Testo presentato —

_____

CORTE DI CASSAZIONE – Sentenza 28 luglio 2020, n. 16167
Tributi – Reddito d’impresa – Costi deducibili – Perdite su crediti derivanti da inesigibilità – Condizioni
Fatti di causa
1. La società R. s.p.a. propose ricorso avverso l’avviso di accertamento con il quale l’Agenzia delle entrate – Direzione provinciale di Benevento, aveva rettificato la dichiarazione dei redditi della società, recuperando a tassazione, sia ai fini Ires che Irap, per l’anno 2005, complessivi euro 1.787.494,00.
2. L’avviso di accertamento seguiva all’accesso mirato effettuato nei locali della società, all’esito del quale veniva acquisita la documentazione contabile relativa all’anno 2005 e riscontrato, dall’esame della stessa, che la contribuente aveva portato in deduzione “perdite su crediti derivanti da inesigibilità”, per una somma complessiva di euro 1.796.475,94, somma rappresentata in bilancio nella voce “sopravvenienze passive”. I crediti (le cui perdite erano state contabilizzate a titolo di sopravvenienze passive) avevano titolo nel regime di convenzione tra la società e l’Azienda sanitaria locale Benevento 1, convenzione per la quale la società R. s.p.a. aveva maturato, per gli anni 1999/2000, crediti per prestazioni rese ai pazienti, per euro 4.339.229,00. L’Agenzia delle entrate, contestò la detrazione dei costi per euro 1.796.475,94, ritenendola indebita, sul rilievo che, tali costi – formati negli anni 1999/2010 per effetto di prestazioni rese ai pazienti in eccedenza rispetto alla capacità operativa massima dei centri accreditati ed in relazione ai quali la ASL di Benevento 1 aveva richiesto la restituzione con lettera di messa in mora del 20.12.2005 – non realizzavano una “perdita definitiva su crediti” aventi i requisiti di certezza e precisione «ai fini della relativa deducibilità, della norma fiscale, non potendosi escludere l’eventualità che il debitore riesca in tutto o in parte ad assolvere le proprie obbligazione» (v. atto di accertamento riportato nel corpo del ricorso, pag. 3).
3. La Commissione tributaria provinciale di Benevento accoglieva il ricorso con la sentenza n. 45/03/12, annullando l’avviso, ritenendo la detraibilità delle perdite su crediti perché «la certezza dell’esistenza delle sopravvenienze passive e loro precisione è individuabile sia nella consapevolezza del superamento della capacità operativa massima (accettazione da parte della società dei rilievi negoziali e degli analitici conteggi formulati che potrebbero anche non essere impugnati per non compromettere eventuali futuri rapporti), sia dalla costituzione in mora effettuata dall’AsI con atto stragiudiziale in cui vengono analiticamente specificati i rilievi ed i conteggi che ha generato la richiesta di pagamento».

_____

Materiale presentato —

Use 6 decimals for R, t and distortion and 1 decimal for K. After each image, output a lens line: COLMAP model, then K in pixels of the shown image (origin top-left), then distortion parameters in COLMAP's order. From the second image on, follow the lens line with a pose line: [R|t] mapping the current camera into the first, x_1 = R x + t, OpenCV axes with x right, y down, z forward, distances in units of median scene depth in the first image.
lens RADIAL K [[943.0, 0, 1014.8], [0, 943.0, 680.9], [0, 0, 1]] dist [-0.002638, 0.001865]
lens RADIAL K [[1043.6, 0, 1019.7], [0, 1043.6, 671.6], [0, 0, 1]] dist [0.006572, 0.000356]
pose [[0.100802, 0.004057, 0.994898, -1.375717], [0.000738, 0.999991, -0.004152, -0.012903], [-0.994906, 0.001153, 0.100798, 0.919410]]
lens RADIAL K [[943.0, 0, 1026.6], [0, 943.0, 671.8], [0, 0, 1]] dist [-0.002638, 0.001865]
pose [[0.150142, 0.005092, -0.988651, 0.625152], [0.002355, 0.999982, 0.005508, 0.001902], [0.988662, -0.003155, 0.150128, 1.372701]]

_____

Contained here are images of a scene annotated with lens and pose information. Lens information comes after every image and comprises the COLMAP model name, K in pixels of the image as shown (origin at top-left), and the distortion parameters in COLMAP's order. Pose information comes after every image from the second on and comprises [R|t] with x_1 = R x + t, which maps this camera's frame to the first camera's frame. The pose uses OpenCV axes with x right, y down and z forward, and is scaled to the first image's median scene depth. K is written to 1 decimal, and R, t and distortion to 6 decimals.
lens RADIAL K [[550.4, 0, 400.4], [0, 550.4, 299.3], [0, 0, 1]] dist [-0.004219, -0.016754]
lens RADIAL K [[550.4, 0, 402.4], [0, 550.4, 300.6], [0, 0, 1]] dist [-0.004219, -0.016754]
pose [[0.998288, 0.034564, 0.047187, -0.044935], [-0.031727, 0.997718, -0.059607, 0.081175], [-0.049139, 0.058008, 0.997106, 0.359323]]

_____

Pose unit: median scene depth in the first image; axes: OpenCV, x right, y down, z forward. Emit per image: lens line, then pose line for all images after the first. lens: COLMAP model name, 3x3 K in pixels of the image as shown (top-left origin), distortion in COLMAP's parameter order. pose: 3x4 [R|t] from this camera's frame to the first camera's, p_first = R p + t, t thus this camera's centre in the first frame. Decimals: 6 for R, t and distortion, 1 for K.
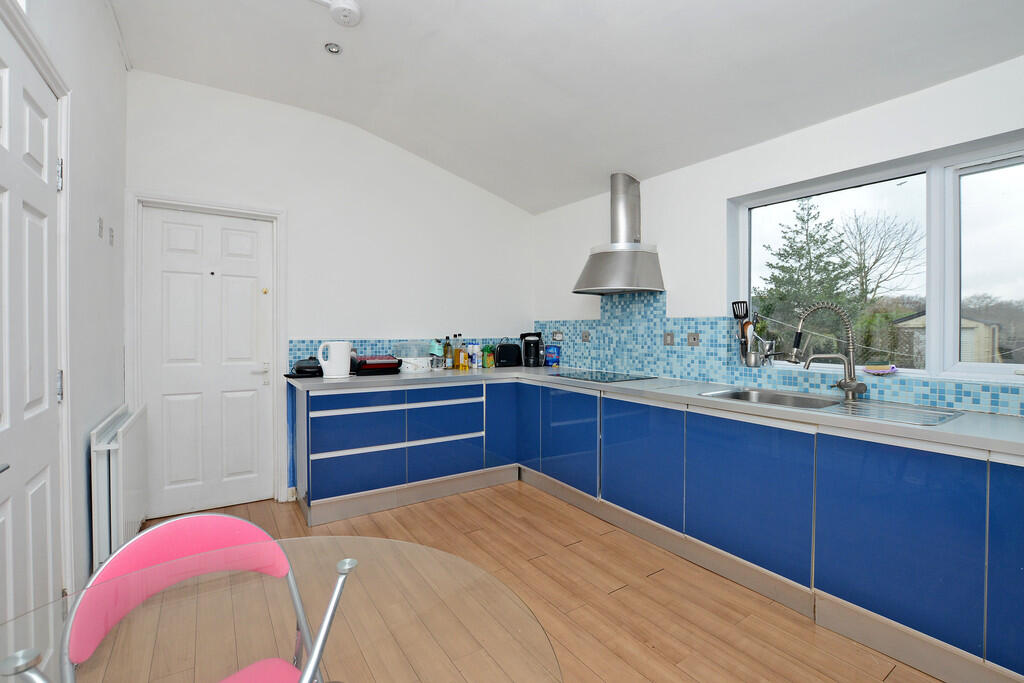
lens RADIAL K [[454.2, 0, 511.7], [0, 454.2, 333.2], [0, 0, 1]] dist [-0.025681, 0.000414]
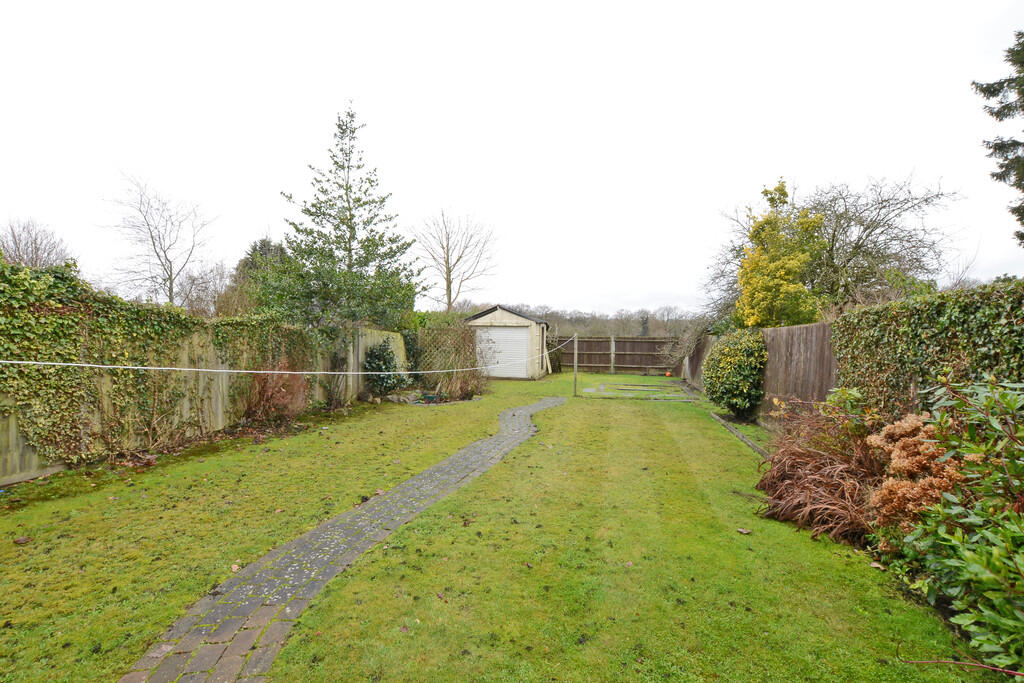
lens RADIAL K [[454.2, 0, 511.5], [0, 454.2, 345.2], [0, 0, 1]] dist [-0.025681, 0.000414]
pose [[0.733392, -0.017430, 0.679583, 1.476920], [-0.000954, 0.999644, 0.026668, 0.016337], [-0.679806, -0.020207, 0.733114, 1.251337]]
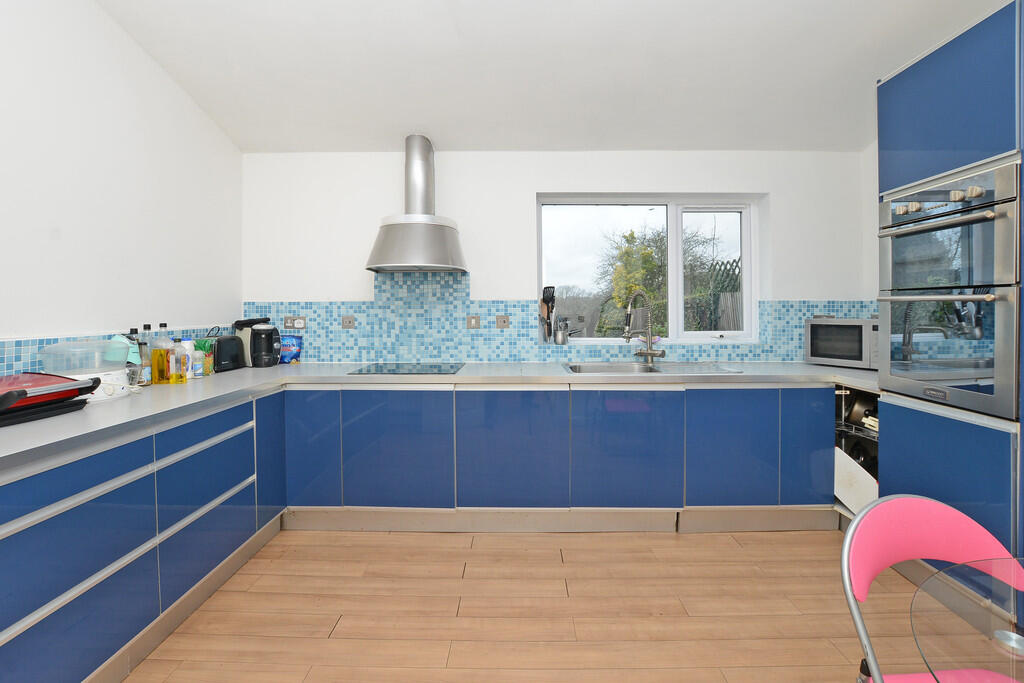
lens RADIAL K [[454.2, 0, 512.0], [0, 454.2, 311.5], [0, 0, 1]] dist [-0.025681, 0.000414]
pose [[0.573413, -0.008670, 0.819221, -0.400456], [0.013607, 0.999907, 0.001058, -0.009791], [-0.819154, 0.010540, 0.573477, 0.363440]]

_____

Compito da svolgere — Riscriva tutto il brano della sentenza che va da "CORTE DI CASSAZIONE" fino a "complessivi euro 1.787.494,00.", cambiando "ricorso" in "reclamo".

Esercizio svolto —
CORTE DI CASSAZIONE – Sentenza 28 luglio 2020, n. 16167
Tributi – Reddito d’impresa – Costi deducibili – Perdite su crediti derivanti da inesigibilità – Condizioni
Fatti di causa
1. La società R. s.p.a. propose reclamo avverso l’avviso di accertamento con il quale l’Agenzia delle entrate – Direzione provinciale di Benevento, aveva rettificato la dichiarazione dei redditi della società, recuperando a tassazione, sia ai fini Ires che Irap, per l’anno 2005, complessivi euro 1.787.494,00.